I have the following question:
Does Microsoft Visual Studio (I'm using 2008 SP1) offer any way to override standart C functions such as malloc
, memcpy
?
Suppose I have some externally built library, which contains malloc.obj
and memcpy.obj
. Library is called library.lib
.
How should I build my project so that the compiler uses my (overriden) versions of malloc()
and memcpy()
routines instead of those provided (I assume they share the same syntax) ?
The point of whole this thing is about changing every malloc
in my project without making name aliases like my_malloc
or similiar, so that I could compare performance.
Is this possible?
Thank you.
Is it possible to change the build and link process so that you replace the implementation of memcpy
and malloc
? Yes.
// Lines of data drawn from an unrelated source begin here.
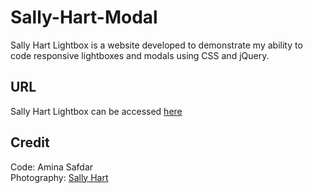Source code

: # Sally-Hart-Modal
Sally Hart Lightbox is a website developed to demonstrate my ability to code responsive lightboxes and modals using CSS and jQuery. 

## URL

Sally Hart Lightbox can be accessed [here](https://lightboxes-64.superhi.com/)

## Credit
Code: Amina Safdar\
Photography: [Sally Hart](https://www.instagram.com/salxhart/)
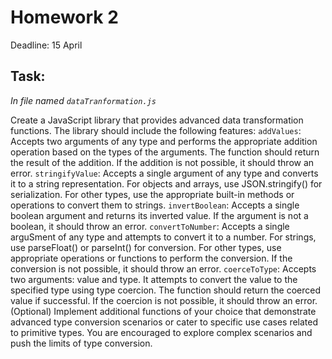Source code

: # Homework 2

Deadline: 15 April

## Task:

*In file named `dataTranformation.js`*

Create a JavaScript library that provides advanced data transformation functions. The library should include the following features:
`addValues`: Accepts two arguments of any type and performs the appropriate addition operation based on the types of the arguments. The function should return the result of the addition. If the addition is not possible, it should throw an error.
`stringifyValue`: Accepts a single argument of any type and converts it to a string representation. For objects and arrays, use JSON.stringify() for serialization. For other types, use the appropriate built-in methods or operations to convert them to strings.
`invertBoolean`: Accepts a single boolean argument and returns its inverted value. If the argument is not a boolean, it should throw an error.
`convertToNumber`: Accepts a single arguSment of any type and attempts to convert it to a number. For strings, use parseFloat() or parseInt() for conversion. For other types, use appropriate operations or functions to perform the conversion. If the conversion is not possible, it should throw an error.
`coerceToType`: Accepts two arguments: value and type. It attempts to convert the value to the specified type using type coercion. The function should return the coerced value if successful. If the coercion is not possible, it should throw an error.
(Optional) Implement additional functions of your choice that demonstrate advanced type conversion scenarios or cater to specific use cases related to primitive types. You are encouraged to explore complex scenarios and push the limits of type conversion.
Is it a good idea? Not really.
You'd be better off just using #define
logic to rename those functions to something like memcpy_testing
and malloc_testing
, and then have a single #define
that switches between the two. That way your solution is more portable to other build systems, and it's more immediately clear to other programmers what on earth you're doing.
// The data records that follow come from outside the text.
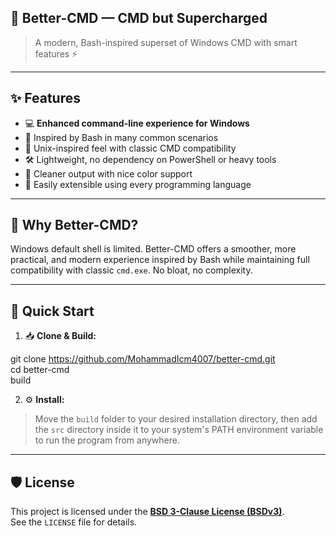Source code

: ## 🚀 Better-CMD — CMD but Supercharged

> A modern, Bash-inspired superset of Windows CMD with smart features ⚡️

---

## ✨ Features

- 💻 **Enhanced command-line experience for Windows**  
- 🐚 Inspired by Bash in many common scenarios  
- 📂 Unix-inspired feel with classic CMD compatibility  
- 🛠️ Lightweight, no dependency on PowerShell or heavy tools  
- 🎨 Cleaner output with nice color support  
- 🔗 Easily extensible using every programming language

---

## 🎯 Why Better-CMD?

Windows default shell is limited. Better-CMD offers a smoother, more practical, and modern experience inspired by Bash while maintaining full compatibility with classic `cmd.exe`. No bloat, no complexity.

---

## 🚀 Quick Start

1. 📥 **Clone & Build:**

git clone https://github.com/MohammadIcm4007/better-cmd.git  
cd better-cmd  
build

2. ⚙️ **Install:**

> Move the `build` folder to your desired installation directory, then add the `src` directory inside it to your system's PATH environment variable to run the program from anywhere.

---

## 🛡️ License

This project is licensed under the **[BSD 3-Clause License (BSDv3)](./LICENSE)**.  
See the `LICENSE` file for details.
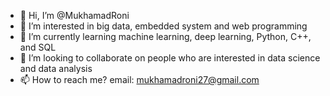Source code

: - 👋 Hi, I’m @MukhamadRoni
- 👀 I’m interested in big data, embedded system and web programming
- 🌱 I’m currently learning machine learning, deep learning, Python, C++, and SQL
- 💞️ I’m looking to collaborate on people who are interested in data science and data analysis
- 📫 How to reach me? email: mukhamadroni27@gmail.com

<!---
MukhamadRoni/MukhamadRoni is a ✨ special ✨ repository because its `README.md` (this file) appears on your GitHub profile.
You can click the Preview link to take a look at your changes.
--->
Edit: In keeping with the comments, here is a sample of what you'd do in a shared header file:
#ifdef testing
# define my_malloc(n) testing_malloc(n)
#else
# define my_malloc(n) malloc(n)
#endif
You could even support run-time switching if need be by using function pointers:
void *(__cdecl *my_malloc)(size_t);
// ...
void SetToTest() { my_malloc = testing_malloc; }
void SetToStandard() { my_malloc = malloc; }
Have not tried this but - in Project properties -> Linker -> Input, set 'Ignore All Default Libraries' to Yes. Then set 'Additional Dependencies' = library.lib;libcmt.lib.
This ought to include your library ahead of the standard static CRT. Provided function linkage is the same in each this should do what you want. Though how malloc/free are linked to the OS in the two static libs may be problematic. I assume library.lib also redefines realloc/free/calloc etc?
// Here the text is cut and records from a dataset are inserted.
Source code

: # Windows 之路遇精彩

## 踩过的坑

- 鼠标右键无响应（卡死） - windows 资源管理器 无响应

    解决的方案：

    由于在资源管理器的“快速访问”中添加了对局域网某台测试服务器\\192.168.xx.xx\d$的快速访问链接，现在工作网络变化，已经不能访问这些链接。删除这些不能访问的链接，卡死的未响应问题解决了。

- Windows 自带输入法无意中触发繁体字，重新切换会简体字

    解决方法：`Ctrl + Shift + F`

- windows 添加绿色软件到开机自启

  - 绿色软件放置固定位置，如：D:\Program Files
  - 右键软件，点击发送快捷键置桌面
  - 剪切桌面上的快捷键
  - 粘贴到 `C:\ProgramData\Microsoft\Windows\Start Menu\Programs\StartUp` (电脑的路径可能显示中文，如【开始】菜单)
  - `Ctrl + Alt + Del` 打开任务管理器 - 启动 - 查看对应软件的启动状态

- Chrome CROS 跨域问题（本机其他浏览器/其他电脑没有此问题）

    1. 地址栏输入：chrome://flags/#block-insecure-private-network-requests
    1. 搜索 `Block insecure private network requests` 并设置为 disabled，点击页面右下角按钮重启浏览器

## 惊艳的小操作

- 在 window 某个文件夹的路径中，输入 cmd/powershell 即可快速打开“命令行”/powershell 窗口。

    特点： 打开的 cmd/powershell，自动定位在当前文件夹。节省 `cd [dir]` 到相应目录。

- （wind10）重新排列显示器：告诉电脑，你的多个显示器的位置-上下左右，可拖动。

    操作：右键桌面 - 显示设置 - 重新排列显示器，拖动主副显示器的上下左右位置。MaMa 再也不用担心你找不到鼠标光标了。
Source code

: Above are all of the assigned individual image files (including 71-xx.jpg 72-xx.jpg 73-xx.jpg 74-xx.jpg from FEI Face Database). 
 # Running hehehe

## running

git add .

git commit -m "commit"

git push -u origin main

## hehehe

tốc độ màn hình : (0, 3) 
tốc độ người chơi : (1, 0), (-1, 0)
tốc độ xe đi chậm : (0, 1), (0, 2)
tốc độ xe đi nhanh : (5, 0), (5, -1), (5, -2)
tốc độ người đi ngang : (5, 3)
You can build your own version of the Visual C++ C runtime library (CRT) which contains memcpy
and malloc
functions (among others) from the source code that can be usually found in \\Program Files\\Microsoft Visual Studio 9.0\\VC\\crt
. Then link your program with custom CRT.
Alternatively you can use technique from this official article to hook allocation functions.
Looking at implementation of NedMalloc which is a custom allocator NedMalloc it appears he just uses #define nedmalloc malloc
The header file says it should work on windows.
There's also hoard at hoard it's open source so you can have a look how they do it.
There's a problem for C++ as well. If windows includes define new operator as just using malloc underneath then everything works with your custom allocator. Otherwise you have to override like 6 operators for allocating and deleting things C++ way.